Liz’in gözlerinde, sanki aylardır gizli bir hırsla biriktirdiği öfke kıvılcım gibi parladı. Bir adım öne çıktı, çenesini sıkarak yüzüme yaklaştı. "Bir ders, her şeyi öğrenmen için yeter. Zamanı gelince anlarsın.
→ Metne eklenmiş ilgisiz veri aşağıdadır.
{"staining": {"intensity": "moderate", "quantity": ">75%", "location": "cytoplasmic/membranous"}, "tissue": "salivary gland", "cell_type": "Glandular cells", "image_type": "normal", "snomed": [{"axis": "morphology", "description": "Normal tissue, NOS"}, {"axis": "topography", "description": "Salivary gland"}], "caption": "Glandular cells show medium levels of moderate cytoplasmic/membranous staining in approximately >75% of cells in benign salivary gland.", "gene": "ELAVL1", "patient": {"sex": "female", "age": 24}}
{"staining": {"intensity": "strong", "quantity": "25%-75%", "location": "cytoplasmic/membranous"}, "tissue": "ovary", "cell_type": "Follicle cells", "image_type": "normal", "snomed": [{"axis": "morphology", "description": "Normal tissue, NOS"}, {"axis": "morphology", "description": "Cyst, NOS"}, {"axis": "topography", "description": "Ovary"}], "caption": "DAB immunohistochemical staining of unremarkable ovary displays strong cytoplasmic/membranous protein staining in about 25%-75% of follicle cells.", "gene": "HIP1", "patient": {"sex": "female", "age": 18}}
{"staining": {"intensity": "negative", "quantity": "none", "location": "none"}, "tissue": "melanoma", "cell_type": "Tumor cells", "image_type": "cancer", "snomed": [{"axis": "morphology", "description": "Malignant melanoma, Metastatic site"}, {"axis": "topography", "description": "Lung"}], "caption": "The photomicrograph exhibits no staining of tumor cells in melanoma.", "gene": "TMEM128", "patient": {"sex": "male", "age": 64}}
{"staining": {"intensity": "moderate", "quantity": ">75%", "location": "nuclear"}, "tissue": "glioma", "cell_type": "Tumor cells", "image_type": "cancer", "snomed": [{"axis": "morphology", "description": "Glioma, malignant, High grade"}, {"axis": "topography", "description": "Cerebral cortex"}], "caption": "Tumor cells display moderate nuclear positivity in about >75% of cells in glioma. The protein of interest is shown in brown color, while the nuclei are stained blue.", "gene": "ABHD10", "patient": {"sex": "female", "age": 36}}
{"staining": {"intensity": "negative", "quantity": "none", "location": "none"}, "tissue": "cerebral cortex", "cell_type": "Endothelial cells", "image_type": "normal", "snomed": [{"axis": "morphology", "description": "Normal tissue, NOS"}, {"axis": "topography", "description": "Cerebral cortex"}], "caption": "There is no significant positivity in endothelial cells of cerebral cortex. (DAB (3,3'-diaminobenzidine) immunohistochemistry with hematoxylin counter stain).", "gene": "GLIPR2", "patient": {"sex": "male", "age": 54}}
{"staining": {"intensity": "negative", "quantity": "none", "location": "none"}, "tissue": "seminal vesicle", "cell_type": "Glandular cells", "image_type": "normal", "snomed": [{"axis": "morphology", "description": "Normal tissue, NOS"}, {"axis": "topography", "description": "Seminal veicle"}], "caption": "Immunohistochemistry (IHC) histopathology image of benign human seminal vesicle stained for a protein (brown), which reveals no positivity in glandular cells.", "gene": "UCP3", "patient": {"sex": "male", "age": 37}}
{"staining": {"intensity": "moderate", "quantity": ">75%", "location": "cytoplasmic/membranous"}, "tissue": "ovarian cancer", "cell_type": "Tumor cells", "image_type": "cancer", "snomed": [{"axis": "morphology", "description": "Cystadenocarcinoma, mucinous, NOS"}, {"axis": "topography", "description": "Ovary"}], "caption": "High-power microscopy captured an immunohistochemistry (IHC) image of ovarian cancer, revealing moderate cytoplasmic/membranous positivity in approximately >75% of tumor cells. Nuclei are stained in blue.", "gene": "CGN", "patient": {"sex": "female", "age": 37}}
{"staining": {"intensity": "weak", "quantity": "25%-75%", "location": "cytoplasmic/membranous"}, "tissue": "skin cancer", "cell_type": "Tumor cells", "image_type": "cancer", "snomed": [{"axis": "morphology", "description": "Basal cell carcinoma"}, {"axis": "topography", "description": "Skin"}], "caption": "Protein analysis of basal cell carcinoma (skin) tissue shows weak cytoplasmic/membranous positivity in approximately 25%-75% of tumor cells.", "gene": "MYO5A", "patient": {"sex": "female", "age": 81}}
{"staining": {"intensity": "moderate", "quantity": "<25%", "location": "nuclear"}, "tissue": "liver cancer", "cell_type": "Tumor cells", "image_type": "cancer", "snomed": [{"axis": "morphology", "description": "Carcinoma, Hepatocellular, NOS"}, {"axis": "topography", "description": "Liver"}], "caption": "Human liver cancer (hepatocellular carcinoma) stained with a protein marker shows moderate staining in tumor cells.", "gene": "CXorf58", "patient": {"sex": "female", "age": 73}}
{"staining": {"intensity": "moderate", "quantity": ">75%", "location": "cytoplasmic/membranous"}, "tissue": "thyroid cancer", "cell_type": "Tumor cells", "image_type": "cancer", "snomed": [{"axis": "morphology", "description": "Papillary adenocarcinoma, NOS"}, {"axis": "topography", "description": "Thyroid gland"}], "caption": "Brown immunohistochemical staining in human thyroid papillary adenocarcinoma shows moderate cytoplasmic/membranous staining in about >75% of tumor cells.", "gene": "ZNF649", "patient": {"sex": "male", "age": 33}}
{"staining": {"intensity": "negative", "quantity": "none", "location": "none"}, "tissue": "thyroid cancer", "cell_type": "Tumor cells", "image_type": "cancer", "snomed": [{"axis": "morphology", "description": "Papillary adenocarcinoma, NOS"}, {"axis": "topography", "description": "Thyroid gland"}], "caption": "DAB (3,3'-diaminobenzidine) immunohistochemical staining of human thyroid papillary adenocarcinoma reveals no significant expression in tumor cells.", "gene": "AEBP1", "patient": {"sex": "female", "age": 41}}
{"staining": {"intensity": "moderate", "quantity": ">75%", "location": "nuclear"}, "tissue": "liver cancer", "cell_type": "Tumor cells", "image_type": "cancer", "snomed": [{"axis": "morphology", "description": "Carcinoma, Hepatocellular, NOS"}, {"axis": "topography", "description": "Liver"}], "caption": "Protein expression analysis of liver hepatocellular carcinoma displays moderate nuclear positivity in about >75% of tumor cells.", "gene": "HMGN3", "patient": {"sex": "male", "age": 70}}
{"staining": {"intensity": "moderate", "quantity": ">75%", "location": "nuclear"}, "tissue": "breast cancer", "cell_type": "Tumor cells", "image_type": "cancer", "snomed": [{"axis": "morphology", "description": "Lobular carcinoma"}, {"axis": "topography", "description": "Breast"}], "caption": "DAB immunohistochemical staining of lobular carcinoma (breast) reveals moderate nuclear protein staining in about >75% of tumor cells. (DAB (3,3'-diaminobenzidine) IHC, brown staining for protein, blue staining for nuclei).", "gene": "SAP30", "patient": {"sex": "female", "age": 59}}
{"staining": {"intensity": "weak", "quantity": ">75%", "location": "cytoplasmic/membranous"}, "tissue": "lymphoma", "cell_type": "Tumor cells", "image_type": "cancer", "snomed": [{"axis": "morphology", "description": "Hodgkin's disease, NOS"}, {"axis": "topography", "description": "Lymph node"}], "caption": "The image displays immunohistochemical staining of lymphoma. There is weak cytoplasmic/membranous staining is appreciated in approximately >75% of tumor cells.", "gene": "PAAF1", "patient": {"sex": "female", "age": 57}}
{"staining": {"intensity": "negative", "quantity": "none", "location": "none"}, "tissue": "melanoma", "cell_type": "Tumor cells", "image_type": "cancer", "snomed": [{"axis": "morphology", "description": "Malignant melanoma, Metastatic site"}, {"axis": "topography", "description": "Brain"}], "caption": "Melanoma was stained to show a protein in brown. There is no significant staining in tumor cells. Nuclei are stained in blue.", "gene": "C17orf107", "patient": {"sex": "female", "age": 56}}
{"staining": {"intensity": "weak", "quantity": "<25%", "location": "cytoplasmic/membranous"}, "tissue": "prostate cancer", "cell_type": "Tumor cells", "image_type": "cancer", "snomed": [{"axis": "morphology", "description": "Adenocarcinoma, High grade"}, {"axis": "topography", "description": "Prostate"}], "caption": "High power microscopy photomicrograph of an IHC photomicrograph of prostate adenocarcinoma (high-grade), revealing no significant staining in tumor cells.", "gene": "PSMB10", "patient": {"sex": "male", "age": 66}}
Arkadaşlarımdan birine daha zarar verirsen, sonuçlarına katlanırsın."

"Bilerek yapmadım," dedim, sabrımın sonuna gelerek.

"Fark etmez!" diye hırladı. "Dediğimi unutma."

Öfkeyle uzaklaşmak üzereydim ki Liz, tişörtümden tutup beni kendine çekti. Gözleri kin doluydu, alçak bir tonda fısıldadı. "Beni hafife alma. Altı yıldır buradayım ve her açıdan senden daha deneyimliyim. Ayrıca asla yerimi alamayacaksın."

Yerini mi? Liz’in içindeki bu hırs, bana garip bir boşluk hissettiriyordu. Tam o sırada Lucas araya girdi. Sesi, bir emir gibi keskin ve soğuktu.

"Yeter, Liz."

Onun bu kelimelerindeki soğuk otorite, Liz’i anında geri çekilmeye zorladı. Yüzünde beliren maske, kibirli bakışını gizleyen ince bir perdeydi.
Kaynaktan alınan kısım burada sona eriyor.